I love Berg’s writing and she truly understands women, yet the weakest parts of this book are the actual meetings of the Confession Club. The conversations are somehow forced or stilted. Where the dialog and story SHINE is in the love story she creates between one of the women, Iris, and a new man in town named John.
As it turns out, John is a homeless Vietnam veteran. Berg writes this story so beautifully that I fell in love with John too. Indeed, the story resonated with my own experience of falling in love with a Vietnam vet in the 1990s. But the problem he and I had was this: 58,000 Americans died trying to win that war, and there was nothing I could do – no matter how much I loved the guy – to win it for him. A lot of drama and heartache ensued over a ten-year period. This makes it very hard for me to believe in the happily-ever-after Berg implies for Iris and John. I’m praying for them, but I’m very doubtful.

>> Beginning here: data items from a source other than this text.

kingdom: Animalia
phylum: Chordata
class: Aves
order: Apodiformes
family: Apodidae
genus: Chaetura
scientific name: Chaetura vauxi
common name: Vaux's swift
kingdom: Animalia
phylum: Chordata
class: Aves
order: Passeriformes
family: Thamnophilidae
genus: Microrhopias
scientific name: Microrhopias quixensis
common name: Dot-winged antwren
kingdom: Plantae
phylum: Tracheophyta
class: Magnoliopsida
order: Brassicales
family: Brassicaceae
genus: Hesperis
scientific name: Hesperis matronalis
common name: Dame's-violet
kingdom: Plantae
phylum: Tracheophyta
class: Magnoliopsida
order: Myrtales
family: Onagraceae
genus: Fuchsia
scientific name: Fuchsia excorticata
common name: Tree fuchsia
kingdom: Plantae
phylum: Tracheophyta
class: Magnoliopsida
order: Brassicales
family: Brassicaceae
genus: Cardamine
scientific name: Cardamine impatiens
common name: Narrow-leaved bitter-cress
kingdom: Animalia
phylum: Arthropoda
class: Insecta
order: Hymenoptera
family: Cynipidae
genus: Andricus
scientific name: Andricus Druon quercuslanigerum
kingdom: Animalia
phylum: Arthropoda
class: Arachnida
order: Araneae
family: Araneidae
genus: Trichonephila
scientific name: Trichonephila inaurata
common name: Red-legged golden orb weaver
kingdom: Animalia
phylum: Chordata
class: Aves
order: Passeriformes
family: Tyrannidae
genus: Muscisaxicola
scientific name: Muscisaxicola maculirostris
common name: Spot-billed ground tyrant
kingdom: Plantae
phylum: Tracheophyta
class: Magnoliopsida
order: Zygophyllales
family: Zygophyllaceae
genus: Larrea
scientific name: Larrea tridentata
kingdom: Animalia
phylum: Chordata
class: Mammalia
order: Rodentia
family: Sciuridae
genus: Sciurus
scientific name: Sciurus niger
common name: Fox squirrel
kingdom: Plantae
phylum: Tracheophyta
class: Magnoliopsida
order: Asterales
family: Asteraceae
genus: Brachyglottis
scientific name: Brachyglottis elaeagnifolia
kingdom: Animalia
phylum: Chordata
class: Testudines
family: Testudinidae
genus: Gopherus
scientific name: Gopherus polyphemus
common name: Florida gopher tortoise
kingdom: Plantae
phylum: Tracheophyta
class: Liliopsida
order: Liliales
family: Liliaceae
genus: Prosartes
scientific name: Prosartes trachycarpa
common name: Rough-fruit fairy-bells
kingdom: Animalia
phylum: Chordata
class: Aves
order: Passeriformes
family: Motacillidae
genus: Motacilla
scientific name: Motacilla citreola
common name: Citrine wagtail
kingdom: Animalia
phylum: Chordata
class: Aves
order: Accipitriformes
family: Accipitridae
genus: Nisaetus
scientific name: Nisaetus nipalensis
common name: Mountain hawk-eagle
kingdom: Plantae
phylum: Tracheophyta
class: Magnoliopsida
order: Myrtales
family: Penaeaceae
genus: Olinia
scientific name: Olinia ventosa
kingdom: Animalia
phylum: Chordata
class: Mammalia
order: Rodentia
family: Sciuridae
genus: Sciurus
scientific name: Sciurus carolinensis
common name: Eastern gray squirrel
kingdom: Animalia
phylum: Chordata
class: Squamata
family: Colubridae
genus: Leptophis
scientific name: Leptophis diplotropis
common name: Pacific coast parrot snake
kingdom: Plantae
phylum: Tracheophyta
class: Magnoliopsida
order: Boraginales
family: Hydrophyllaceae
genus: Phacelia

In spite of these feelings, when I rank the three books in Berg’s Mason, Missouri series I place them in this order (from best to worst): The Story of Arthur Truluv, The Confession Club, and then Night of Miracles. Actually, I’m rooting for a fourth book. Why? Berg still has not fleshed out a major character, Maddy. There is a lot we need to know about her tragic backstory. Are you listening, Elizabeth Berg?